Chapitre XII

7 minutes de lecture

“There's something cold and blank
Behind her smile.
She's standing on an overpass
In her miracle mile.”

Coma White – Marilyn Manson

Istanbul - Forge SURTR-47 - le 1er Mai 2075

95 unités à elle seule.
Son ISTA-III avait grimpé de quatre dixièmes. Un dixième supplémentaire lui avait même été octroyé par le superviseur principal — mention rendement exceptionnel.

Mais ISC3-SU147356-CV n'en tira aucune satisfaction.
La journée se finissait comme elle avait commencé : dans une brume jaunâtre, âcre, et dans les effluves de caoutchouc brûlé, de soufre, de métal tiède.

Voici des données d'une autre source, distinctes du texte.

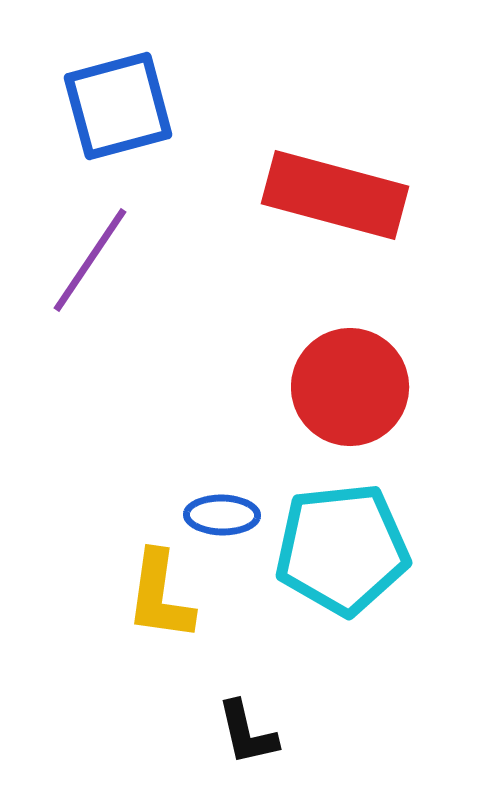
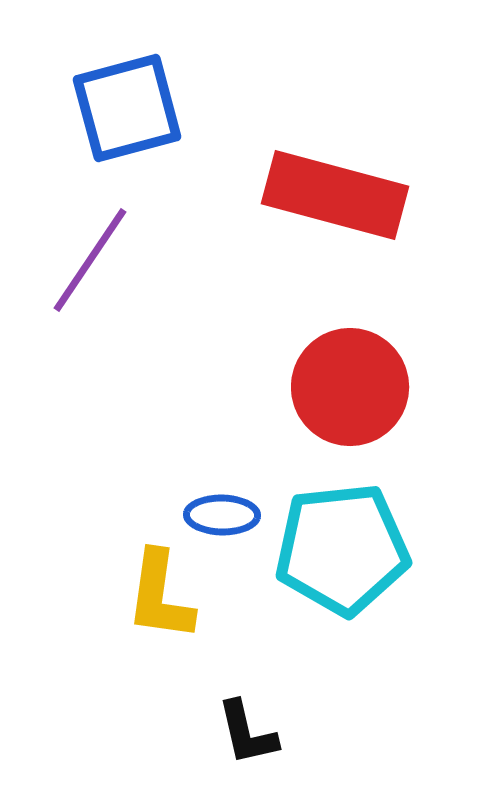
blue square: moved 9 px right, 2 px down
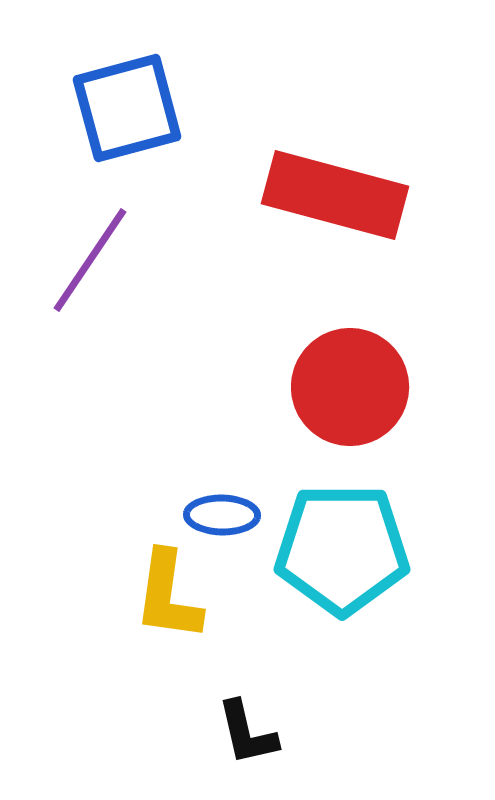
cyan pentagon: rotated 6 degrees clockwise
yellow L-shape: moved 8 px right
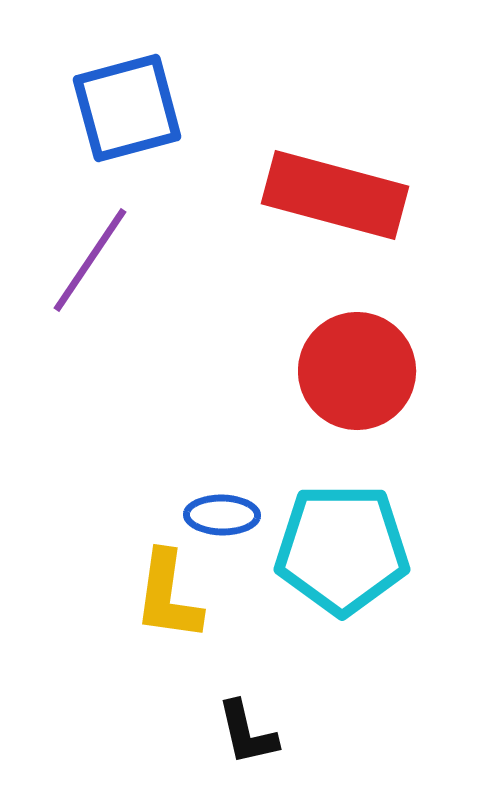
red circle: moved 7 px right, 16 px up
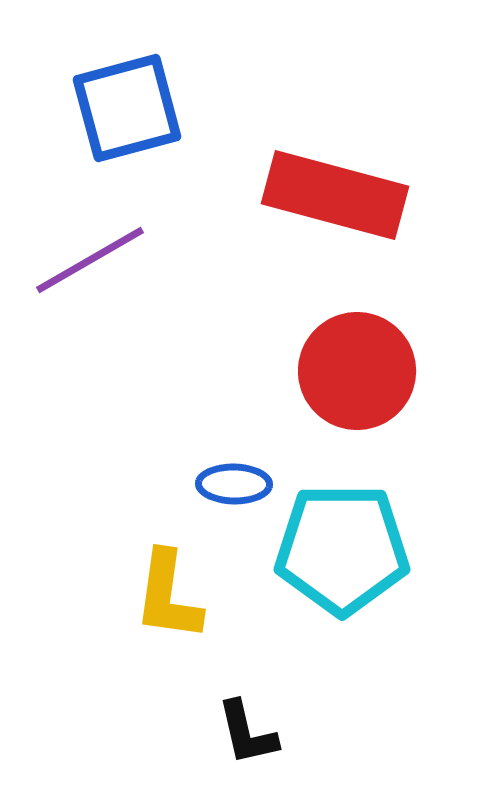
purple line: rotated 26 degrees clockwise
blue ellipse: moved 12 px right, 31 px up
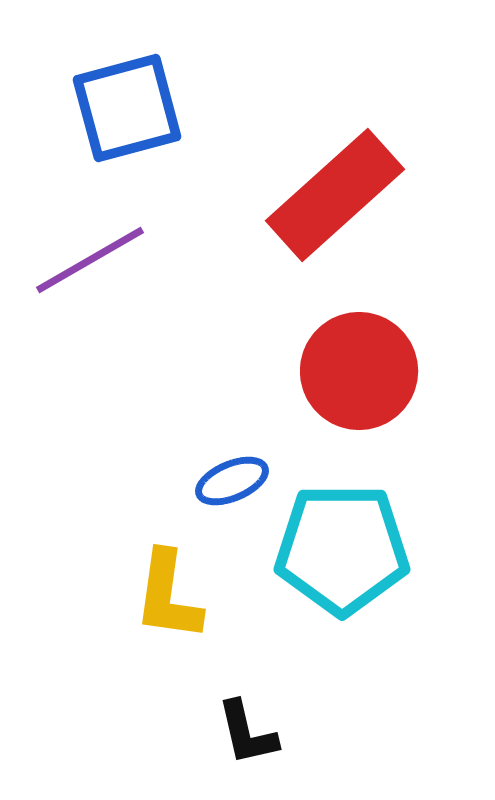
red rectangle: rotated 57 degrees counterclockwise
red circle: moved 2 px right
blue ellipse: moved 2 px left, 3 px up; rotated 24 degrees counterclockwise
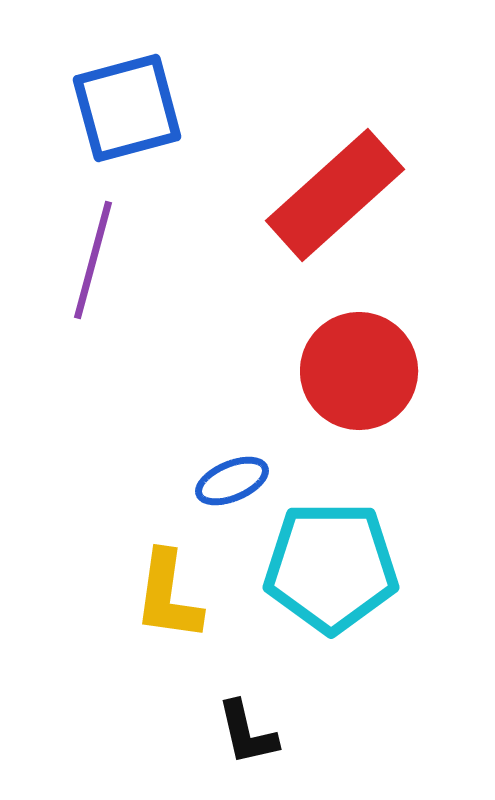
purple line: moved 3 px right; rotated 45 degrees counterclockwise
cyan pentagon: moved 11 px left, 18 px down
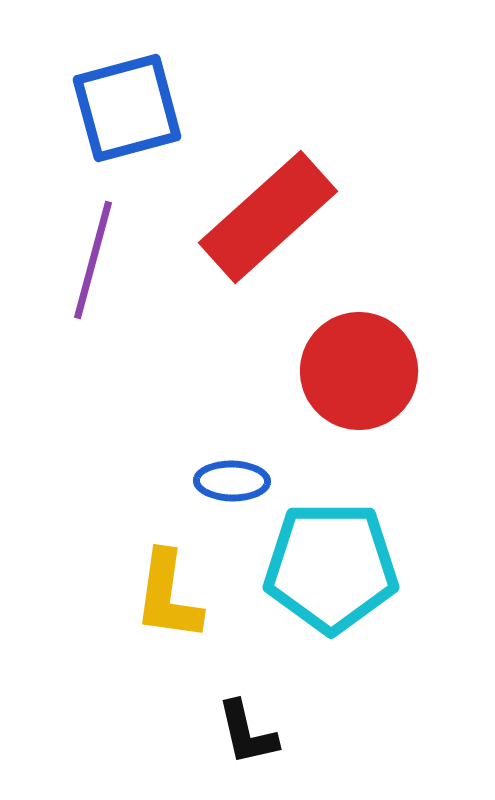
red rectangle: moved 67 px left, 22 px down
blue ellipse: rotated 24 degrees clockwise
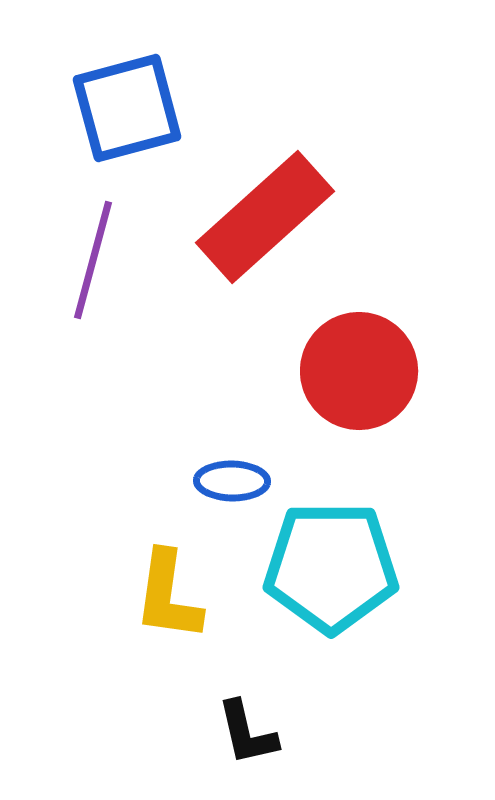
red rectangle: moved 3 px left
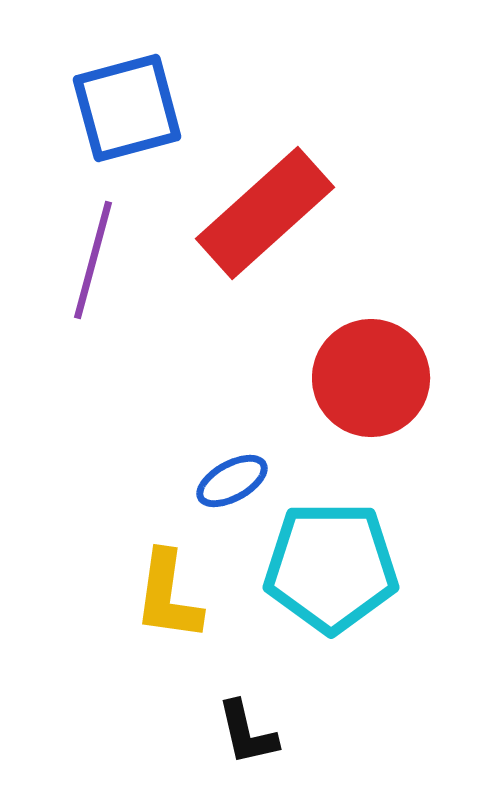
red rectangle: moved 4 px up
red circle: moved 12 px right, 7 px down
blue ellipse: rotated 30 degrees counterclockwise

Ses mains tremblaient à peine — assez pour signaler l’épuisement, pas assez pour justifier un retrait. Le bracelet restait au vert.
« Opérationnelle. »
Statut fonctionnel.

Comme a chaque fin de cycle, les haut parleurs crachèrent. couvrant à peine la cacophonie rythmique des machines insomniaques.

« Classes III, pensez à retirer vos rations auprès des intendants. Nutrition, performance, stabilité. SYGMA veille sur vous. »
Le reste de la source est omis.